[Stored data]
- - - -
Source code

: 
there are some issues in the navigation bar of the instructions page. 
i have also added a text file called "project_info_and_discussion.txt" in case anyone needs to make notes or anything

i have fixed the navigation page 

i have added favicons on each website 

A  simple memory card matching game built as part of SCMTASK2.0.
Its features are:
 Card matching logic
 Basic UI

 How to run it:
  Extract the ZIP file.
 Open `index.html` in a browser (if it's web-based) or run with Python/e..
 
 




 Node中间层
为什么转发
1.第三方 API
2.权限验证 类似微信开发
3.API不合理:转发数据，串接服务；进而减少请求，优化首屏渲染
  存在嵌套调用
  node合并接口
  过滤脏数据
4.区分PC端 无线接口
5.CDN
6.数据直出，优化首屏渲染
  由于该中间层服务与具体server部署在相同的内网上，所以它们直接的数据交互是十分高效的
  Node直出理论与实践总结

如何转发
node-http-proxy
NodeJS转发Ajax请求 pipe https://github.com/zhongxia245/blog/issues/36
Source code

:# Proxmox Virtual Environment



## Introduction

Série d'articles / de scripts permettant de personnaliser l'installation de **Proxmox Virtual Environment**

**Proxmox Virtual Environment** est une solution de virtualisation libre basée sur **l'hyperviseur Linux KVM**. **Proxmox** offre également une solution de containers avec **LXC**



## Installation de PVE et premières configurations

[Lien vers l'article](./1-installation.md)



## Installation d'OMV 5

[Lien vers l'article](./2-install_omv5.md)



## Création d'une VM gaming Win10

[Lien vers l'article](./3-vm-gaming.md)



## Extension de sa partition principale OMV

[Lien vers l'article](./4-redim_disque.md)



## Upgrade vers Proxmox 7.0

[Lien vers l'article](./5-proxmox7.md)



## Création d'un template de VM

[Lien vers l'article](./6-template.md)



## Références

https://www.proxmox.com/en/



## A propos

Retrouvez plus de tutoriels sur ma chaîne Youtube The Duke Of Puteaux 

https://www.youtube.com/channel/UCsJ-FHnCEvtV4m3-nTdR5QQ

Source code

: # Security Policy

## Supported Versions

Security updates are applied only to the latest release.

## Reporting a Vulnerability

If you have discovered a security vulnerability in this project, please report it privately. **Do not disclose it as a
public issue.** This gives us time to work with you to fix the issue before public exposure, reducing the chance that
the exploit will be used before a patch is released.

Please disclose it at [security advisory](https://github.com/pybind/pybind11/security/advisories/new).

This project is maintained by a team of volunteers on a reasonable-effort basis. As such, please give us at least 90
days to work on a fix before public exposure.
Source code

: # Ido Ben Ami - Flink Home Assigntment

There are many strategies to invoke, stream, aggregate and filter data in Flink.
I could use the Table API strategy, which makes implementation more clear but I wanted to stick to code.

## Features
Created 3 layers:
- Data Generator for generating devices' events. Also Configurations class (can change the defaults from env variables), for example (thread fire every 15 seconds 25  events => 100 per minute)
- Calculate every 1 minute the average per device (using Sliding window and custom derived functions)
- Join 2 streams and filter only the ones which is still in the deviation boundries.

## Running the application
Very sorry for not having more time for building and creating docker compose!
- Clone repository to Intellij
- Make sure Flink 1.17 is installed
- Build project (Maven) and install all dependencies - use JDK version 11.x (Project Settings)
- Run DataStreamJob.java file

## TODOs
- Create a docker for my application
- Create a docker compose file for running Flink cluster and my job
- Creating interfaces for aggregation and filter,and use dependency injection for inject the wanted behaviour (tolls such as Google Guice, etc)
- - - -
Print the records verbatim, stopping after the "## Introduction" line.

Source code

: 
there are some issues in the navigation bar of the instructions page. 
i have also added a text file called "project_info_and_discussion.txt" in case anyone needs to make notes or anything

i have fixed the navigation page 

i have added favicons on each website 

A  simple memory card matching game built as part of SCMTASK2.0.
Its features are:
 Card matching logic
 Basic UI

 How to run it:
  Extract the ZIP file.
 Open `index.html` in a browser (if it's web-based) or run with Python/e..
 
 




 Node中间层
为什么转发
1.第三方 API
2.权限验证 类似微信开发
3.API不合理:转发数据，串接服务；进而减少请求，优化首屏渲染
  存在嵌套调用
  node合并接口
  过滤脏数据
4.区分PC端 无线接口
5.CDN
6.数据直出，优化首屏渲染
  由于该中间层服务与具体server部署在相同的内网上，所以它们直接的数据交互是十分高效的
  Node直出理论与实践总结

如何转发
node-http-proxy
NodeJS转发Ajax请求 pipe https://github.com/zhongxia245/blog/issues/36
Source code

:# Proxmox Virtual Environment



## Introduction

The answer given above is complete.